Description of the task →
Exact copies of all the entries are required, and no pictures should appear in them.

(Bounding boxes with keypoints)
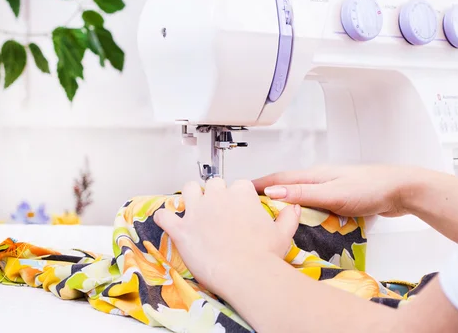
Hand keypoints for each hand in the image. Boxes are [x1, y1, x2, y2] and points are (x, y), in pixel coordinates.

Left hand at [154, 178, 300, 292]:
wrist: (246, 274)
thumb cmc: (264, 255)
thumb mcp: (283, 233)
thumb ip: (288, 217)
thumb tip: (293, 208)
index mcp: (241, 194)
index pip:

Solution for this exercise →
Hand keypoints for each hand in the image. Boxes are [x1, y1, x2, y2] and points are (x, y), in pixel coordinates.

Left hand at [154, 178, 300, 292]:
wrist: (246, 274)
thumb cmc: (264, 255)
thumb mcp: (283, 233)
thumb ip: (288, 217)
thumb tip: (293, 208)
index mcp: (241, 194)
index pip:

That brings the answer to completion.